CMStatistics 2022: Start Registration
View Submission - CMStatistics
B1177
Title: Structured factorization for single-cell gene expression data Authors:  Luisa Galtarossa - University of Padua (Italy)
Lorenzo Schiavon - University of Padova (Italy)
Antonio Canale - University of Padua (Italy)
Davide Risso - University of Padua (Italy)
Lorenzo Schiavon - University of Padova (Italy) [presenting]

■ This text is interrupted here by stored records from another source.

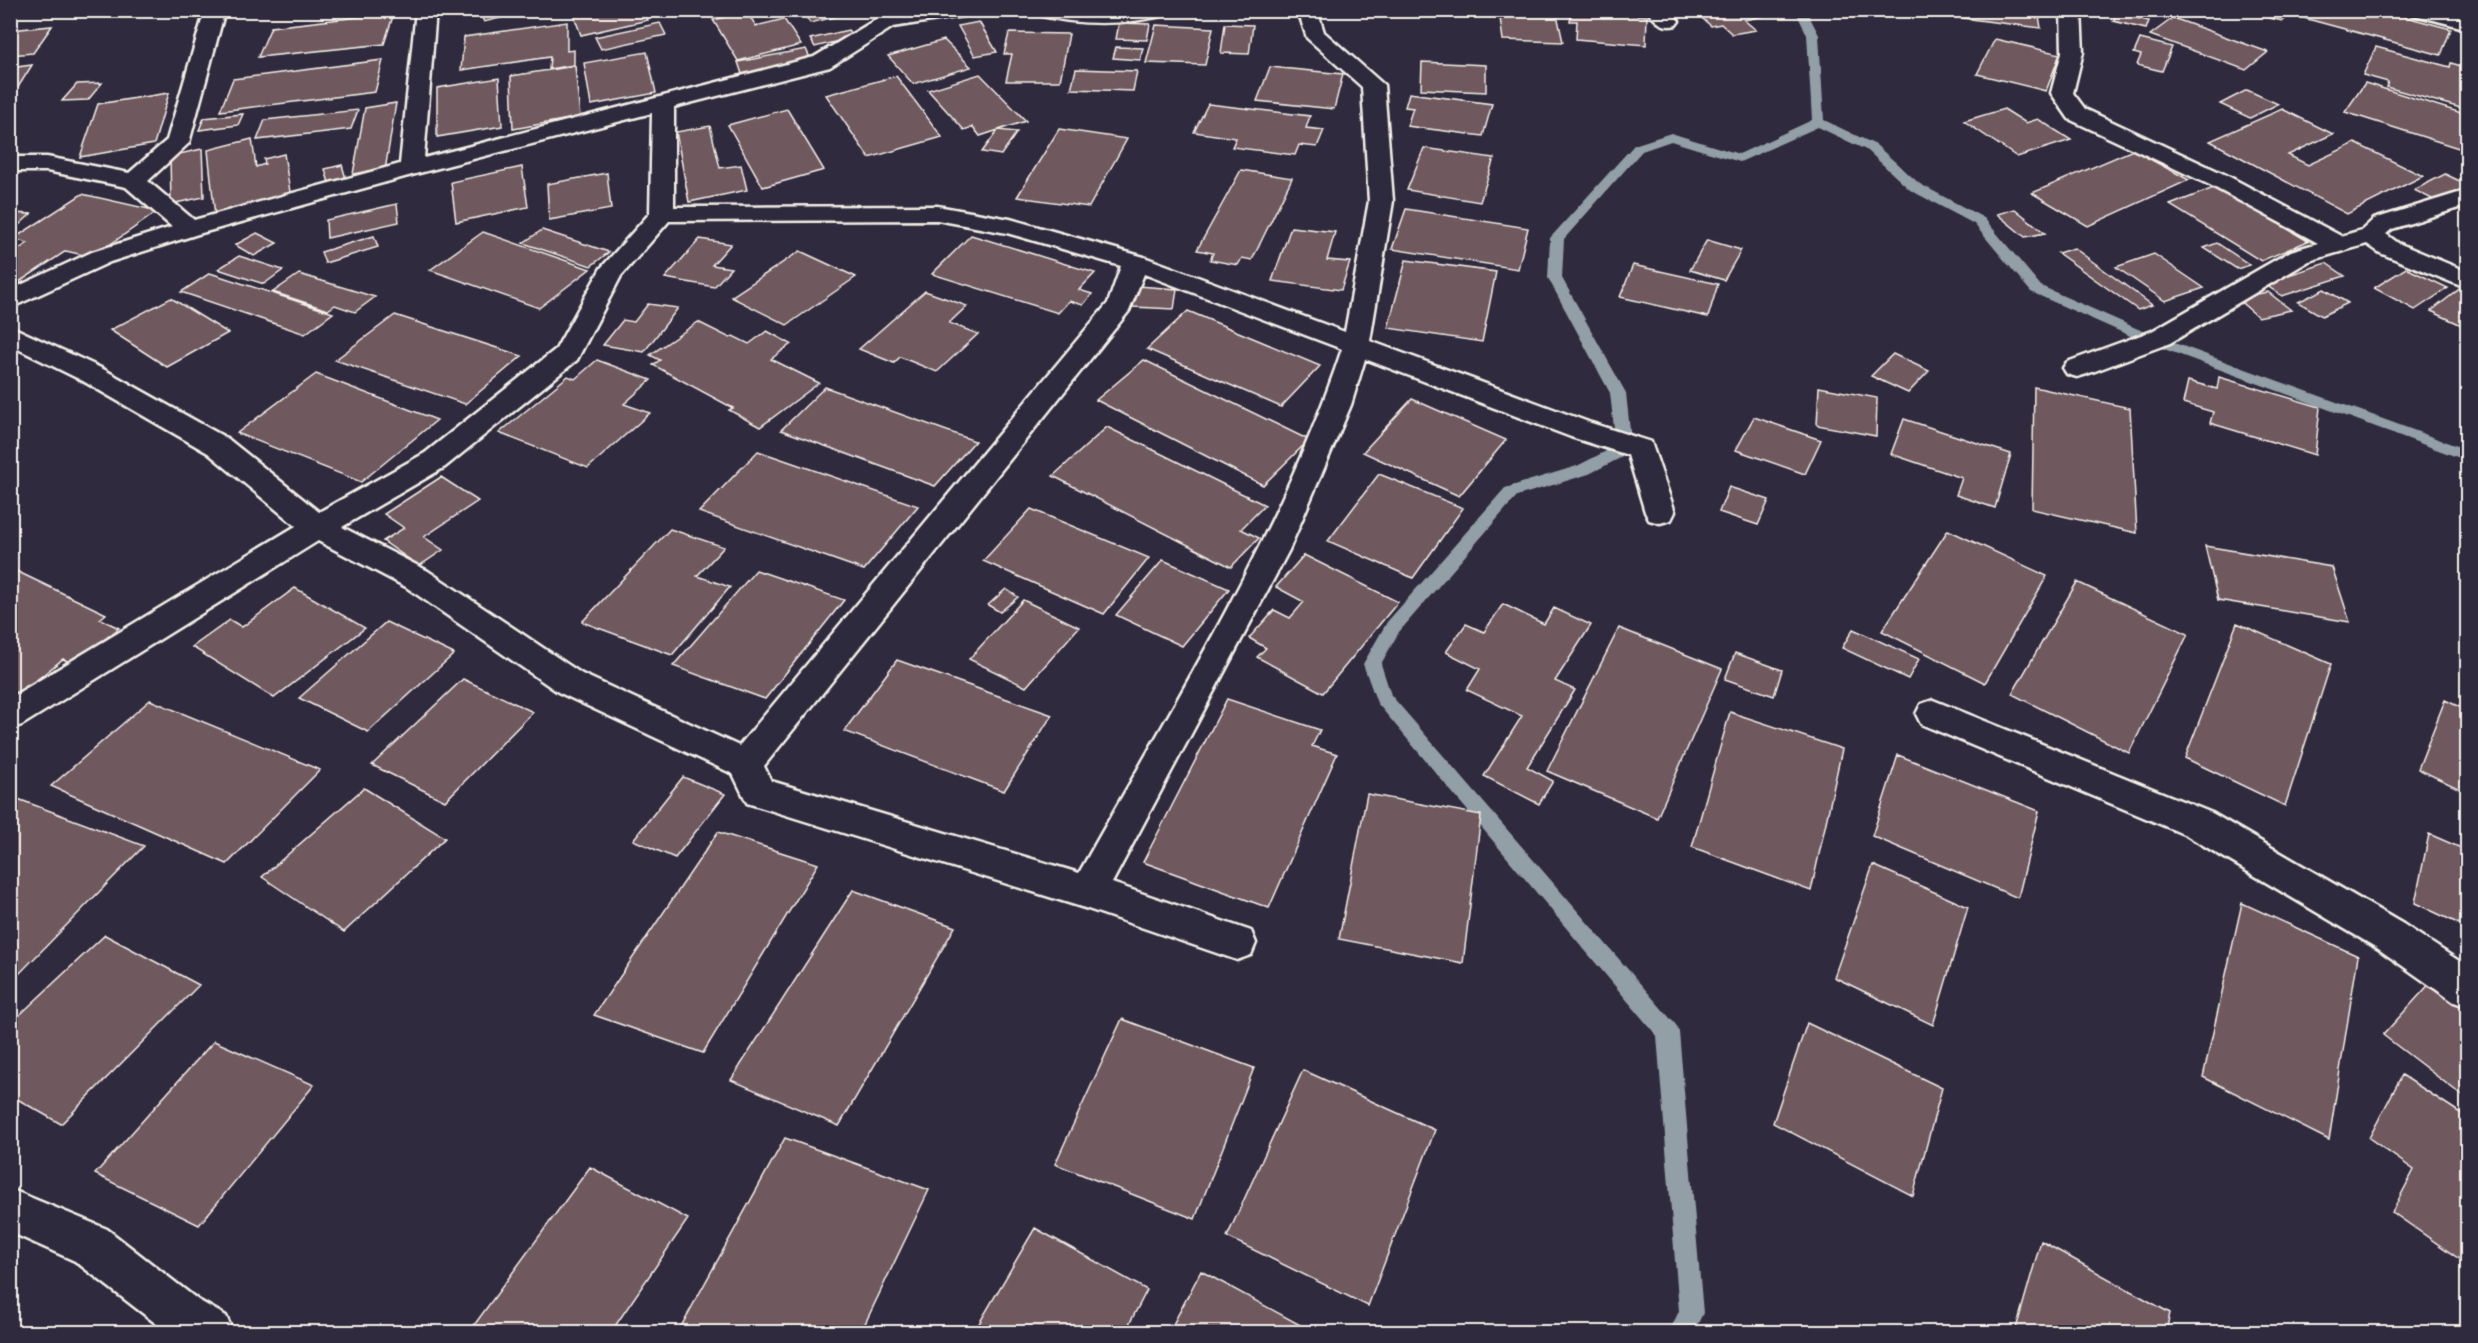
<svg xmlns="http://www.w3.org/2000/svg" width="2478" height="1343" viewBox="0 0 2478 1343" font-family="Dekko,sans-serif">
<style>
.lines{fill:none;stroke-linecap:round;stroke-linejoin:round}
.stream{fill:#929fa7;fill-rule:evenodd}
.building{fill:#6f595f;stroke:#f4f1e8;stroke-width:1.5}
.minor-casing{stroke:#f4f1e8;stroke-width:5}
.minor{fill:#2f2a3d;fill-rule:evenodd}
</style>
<rect width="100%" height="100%" fill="#2f2a3d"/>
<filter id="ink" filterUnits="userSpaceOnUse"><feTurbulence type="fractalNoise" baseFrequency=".0167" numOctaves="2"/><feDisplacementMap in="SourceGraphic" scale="12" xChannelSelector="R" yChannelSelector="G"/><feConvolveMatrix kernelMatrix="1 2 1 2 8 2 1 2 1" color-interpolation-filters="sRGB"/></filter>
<g filter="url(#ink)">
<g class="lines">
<path class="stream" d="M1795 10H1806L1819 35 1824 120 1876 145 1920 184 1984 218 2041 286 2147 333 2468 450V461L2137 339 2031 292 1974 224 1910 190 1868 151 1818 127 1740 162 1671 141 1642 151 1564 239 1562 278 1626 393 1632 449 1630 453 1589 474 1517 496 1399 632 1381 664 1391 695 1676 1025 1679 1032 1703 1313 1694 1332H1669L1679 1311 1657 1036 1377 703 1363 664 1387 622 1505 488 1577 466 1616 446 1610 393 1548 278 1550 238 1634 145 1671 133 1739 154 1812 120 1807 35Z"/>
</g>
<path class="building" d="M478 10H534L484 22Z
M584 10H643L648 20 581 35 573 13Z
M676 10H714L680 18Z
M801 10H864L810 23Z
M1499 10H1556L1563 42 1503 40Z
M1572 10 1647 16 1646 45 1576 39 1577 21H1570Z
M1706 10H1757L1764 16 1744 20 1756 30 1732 34 1721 24 1711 26 1695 12Z
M1947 10H2038L2041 28 1947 16Z
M2234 10H2284L2283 21Z
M2304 10H2380L2451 29 2441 55 2300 17Z
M747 12 756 26 784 19 801 45 738 61 713 20Z
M394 13 384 44 258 57 271 27Z
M2117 13 2149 21 2146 29 2113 21Z
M2173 18 2268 52 2246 70 2150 35Z
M567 22V51L574 50V65L549 69 550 57 461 70 464 37Z
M979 22 997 52 975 56 958 26Z
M660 23 666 35 601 49 595 37Z
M1119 23 1150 24 1147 40 1116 39Z
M1225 24 1253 25 1249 54 1221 53Z
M1156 25 1213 28 1205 65 1146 63Z
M52 26 33 53 10 55V30Z
M848 30 854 37 815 47 810 39Z
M1009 33 1069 34 1060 81H1006L1012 54H1004Z
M1995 39 2060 54 2046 91 1977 74Z
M2140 39 2172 47 2162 71 2137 65 2141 55 2134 53Z
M944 40 971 67 913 84 888 56Z
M1116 47 1143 48 1140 60 1113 58Z
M2376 47 2450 67 2451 63 2468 68V110L2386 87 2388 82 2363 75Z
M806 49 811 60 742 74 738 62Z
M647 52 656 93 591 105 584 63Z
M383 60 375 92 220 111 233 79Z
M1422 62 1486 65V92L1421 89Z
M32 65 10 100V68Z
M575 66 580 117 513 129 511 76Z
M1270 67 1343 74 1334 109 1257 101Z
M1076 69 1137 71 1133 91 1071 89Z
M980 74 1026 121 980 136 973 127 964 130 928 90Z
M896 76 942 137 869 158 826 95Z
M499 78 502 126 437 137V88Z
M102 83 88 100 62 101 77 84Z
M2365 83 2468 115V151L2345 112Z
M2247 90 2278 104 2250 118 2220 104Z
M169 93 154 144 80 157 98 104Z
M1409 93 1492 104 1483 136 1407 126 1413 108 1405 107Z
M396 103 385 170 353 174 365 108Z
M1208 104 1310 116 1306 128 1324 130 1317 147 1299 145 1295 155 1232 147 1236 138 1194 132Z
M787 109 824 170 763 187 728 125Z
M2004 109 2026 123 2038 119 2071 140 2017 157 1964 121Z
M2282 109 2333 134 2288 155 2308 165 2355 143 2423 176 2347 214 2210 141Z
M358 110 351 129 257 140 265 120Z
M243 114 238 125 199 130 204 118Z
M710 126 720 168 741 165 747 190 689 202 676 132Z
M1059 129 1127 139 1089 207 1017 197Z
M998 130 1017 132 1001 155 982 152Z
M252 139 256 167 265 164 264 159 284 154 291 198 215 217 208 150Z
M1424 148 1494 158 1480 202 1407 190Z
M202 149 204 197 171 204 170 156Z
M2133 150 2189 180 2088 226 2032 193Z
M342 165 346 179 329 183 325 169Z
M522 167 528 207 456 222 451 182Z
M1241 170 1292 178 1252 260 1242 258 1238 265 1210 260 1213 253 1197 250Z
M607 173 611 209 549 220 547 184Z
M2445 174 2468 185V190L2442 204 2414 190Z
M2216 187 2308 241 2261 261 2170 205Z
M82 194 158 211 92 257 66 251 10 288V255L28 243 13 239Z
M397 204 399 222 327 238 326 220Z
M1406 209 1528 228 1518 269 1392 249Z
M2015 209 2045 233 2025 237 1997 214Z
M10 213 31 214 10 233Z
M1291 227 1335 232 1327 260 1350 262 1341 290 1272 281Z
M542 230 609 252 591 266 523 243Z
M483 232 590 269 539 308 430 270Z
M257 233 277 243 254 256 235 245Z
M971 235 1095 273 1079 290 1092 294 1083 305 1069 301 1058 313 932 274Z
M374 236 378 247 325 263 321 252Z
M700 239 731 244 712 265 731 268 714 287 665 278Z
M1707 240 1741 250 1724 280 1690 270Z
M2217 243 2250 265 2237 269 2204 248Z
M2074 248 2152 305 2138 310 2058 253Z
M800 251 856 277 787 325 731 297Z
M2154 254 2204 288 2165 301 2116 267Z
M239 256 283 270 264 284 218 269Z
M1406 260 1496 272 1482 342 1388 328Z
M2326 263 2345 276 2282 296 2263 283Z
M1633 265 1718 284 1708 317 1620 297Z
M2406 268 2448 288 2415 310 2374 288Z
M210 273 333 313 305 334 181 292Z
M299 274 375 297 355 312 335 305 328 310 273 292Z
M2466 284 2468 285V328L2431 311Z
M1138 286 1177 289 1174 309 1133 307Z
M2324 289 2348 303 2322 316 2298 302Z
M925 291 967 306 949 323 978 334 937 372 900 357 894 363 859 349Z
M2268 292 2291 310 2258 317 2236 298Z
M171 298 228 333 167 367 110 330Z
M648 304 678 308 644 352 603 345 623 320 634 322Z
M1188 311 1320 366 1281 407 1147 349Z
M395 315 522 356 465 404 335 360Z
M698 322 730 338 733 336 749 344 767 331 791 344 771 359 819 383 760 427 729 410 733 408 653 365 660 360 650 355Z
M1893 354 1929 371 1908 393 1871 376Z
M597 360 651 380 624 404 650 413 588 468 499 433 568 376 575 379Z
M1144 360 1309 440 1263 485 1096 400Z
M316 374 437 420 361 482 237 433Z
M2219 377 2320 407 2315 455 2210 423 2213 412 2183 403 2188 381 2217 389Z
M825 387 975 441 935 486 781 430Z
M1819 387 1877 398 1876 436 1817 425Z
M2034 387 2130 408 2137 533 2032 509Z
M1412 399 1506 440 1459 496 1363 452Z
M1754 417 1821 440 1805 474 1736 450Z
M1904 419 2011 454 1995 508 1956 495 1962 478 1891 454Z
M1107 427 1265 505 1241 529 1259 538 1231 567 1053 476Z
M758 451 918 506 864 570 699 512Z
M1379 474 1463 508 1413 578 1328 541Z
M441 477 478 501 424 537 443 550 419 566 383 541 404 528 384 514Z
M1729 487 1769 500 1758 525 1719 512Z
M1031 509 1149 558 1104 614 983 561Z
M670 529 724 547 697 576 730 587 672 655 582 622Z
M1948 530 2047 576 1985 683 1882 631Z
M2205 546 2332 567 2350 622 2218 600Z
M1304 555 1398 602 1323 693 1257 657 1266 648 1249 638 1274 610 1290 618 1304 602 1276 587Z
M1163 560 1229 589 1182 646 1116 615Z
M10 568 106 614 100 619 119 628 73 664 63 659 38 679 44 683 10 698Z
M756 570 844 600 765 699 673 666Z
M2077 582 2188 634 2129 753 2012 694Z
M295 588 365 628 274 698 192 647 230 620 242 627Z
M1006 589 1018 597 1000 612 988 605Z
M1023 600 1079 627 1026 687 969 659Z
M1503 604 1544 624 1554 608 1591 625 1555 681 1575 690 1527 767 1553 781 1539 804 1484 776 1522 716 1467 690 1480 669 1446 652 1466 624 1484 632Z
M386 622 454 654 368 732 299 698Z
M2237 623 2331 664 2285 806 2185 758Z
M1619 628 1722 669 1657 818 1547 771Z
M1853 629 1919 659 1908 679 1842 648Z
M1735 653 1782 670 1774 696 1725 679Z
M897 660 1052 715 1004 791 844 731Z
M463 679 533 712 445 801 372 765Z
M1227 699 1320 730 1312 746 1337 754 1269 908 1143 862Z
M150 700 320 770 227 864 51 786Z
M2445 700 2468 711V793L2418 769Z
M1730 712 1842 749 1811 891 1692 847Z
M1898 755 2039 811 2018 898 1872 836Z
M683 777 725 794 675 858 633 840Z
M364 788 445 838 344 932 262 877Z
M1367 794 1481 815 1463 963 1339 939Z
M10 796 144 846 18 975 10 972Z
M718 832 818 864 703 1053 594 1015Z
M2429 834 2468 851V928L2415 903Z
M1873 865 1968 907 1933 1025 1834 977Z
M853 890 955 927 839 1126 731 1080Z
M2242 903 2358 956 2329 1140 2203 1077Z
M105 935 199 985 61 1124 10 1095V1024Z
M2434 979 2468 1005V1100L2383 1035Z
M1122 1019 1254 1068 1195 1219 1055 1164Z
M1807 1023 1942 1088 1913 1196 1773 1123Z
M214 1041 314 1085 199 1225 95 1174Z
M1303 1070 1435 1130 1368 1306 1227 1237Z
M2402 1075 2468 1118V1265L2392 1212 2414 1170 2369 1138Z
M785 1138 929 1190 861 1332H678Z
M590 1167 688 1219 611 1332H469Z
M1035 1228 1147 1290 1125 1332H974Z
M2041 1241 2170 1313 2166 1332H2015Z
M1201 1271 1313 1332H1169Z"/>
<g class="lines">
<defs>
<path id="minor" d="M205 10H225L189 143 148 181 194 220 400 164 416 10H436L424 158 814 57 877 19 880 14 891 10H973L970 14 963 16 893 27 830 67 674 107V207L937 206 1010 219 1144 257 1345 332 1369 201 1362 87 1307 38 1300 17 1290 10H1317L1324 32 1384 85 1393 201 1370 341 1591 423 1651 442 1675 512 1671 520 1660 523 1649 520 1645 512 1628 455 1571 437 1365 359 1351 405 1289 550 1112 883 1251 931 1256 943 1251 955 1237 960 1088 909 747 803 733 774 558 692 406 587 318 541 22 725 10 729V698L296 526 208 453 83 381 10 345V326L103 369 228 439 319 512 425 453 556 349 601 268 650 213 652 113 419 173 198 234 110 262 10 308V290L92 252 172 227 126 187 47 171H10V157H47L129 173 167 140ZM937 220 1007 233 1121 266 1108 303 739 746 582 674 428 571 342 527 445 467 577 360 621 276 669 221ZM1144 274 1342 349C1280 535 1174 703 1079 873L771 781 764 766 1129 311Z
M1031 10H1172L1169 14C1123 26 1080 26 1034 14Z
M1647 10H1669L1679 21 1676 25C1663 29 1655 21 1647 10Z
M2061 10H2081L2083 52 2073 93 2085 109 2226 175 2341 236 2362 230 2374 219 2468 190V205L2392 229 2386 234 2398 243 2468 272V289L2380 253 2367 244 2309 261 2170 343 2087 374 2077 377 2067 374 2063 368 2067 362 2152 331 2291 251 2318 243 2210 185 2069 119 2051 93 2062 52Z
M2408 10H2444L2468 17V29L2411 14Z
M1933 700 2212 813 2403 924 2468 967V1007L2454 1002 2377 948 2186 835 1921 724 1916 714 1921 704Z
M10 1189 107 1229 198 1300 226 1316 233 1332H167L75 1261 10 1232Z"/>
</defs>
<use href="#minor" class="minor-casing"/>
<use href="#minor" class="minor"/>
</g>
</g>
<rect width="2478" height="1343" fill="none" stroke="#2f2a3d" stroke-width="36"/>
<rect x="18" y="18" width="2442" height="1307" fill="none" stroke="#f4f1e8" stroke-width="2" filter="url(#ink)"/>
</svg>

Abstract: Single-cell gene expression experiments yield count data characterised by both high dimensionality and high complexity, with tens of thousands of cells and genes. In this context, factorization models represent a powerful tool to condense the available information through a sparse decomposition into lower-rank matrices. We adapt and implement a recent Bayesian class of generalized factorization models to count data and, specifically, to model the covariance between genes. The developed methodology also allows one to include exogenous information about genes within the prior, such that recognition of covariance structures between similar genes is favoured. We use biological pathways as external information to induce sparsity patterns within the loadings matrix. This also helps to assign a meaning to the loadings columns and, as a consequence, to the corresponding latent factors, which can be interpreted as unobserved cell covariates. We apply the model to sc-RNAseq data, collected on lung adenocarcinoma cell lines, showing promising results about the role of the pathways in characterizing the relations between genes and extracting valuable insights about unobserved cell traits.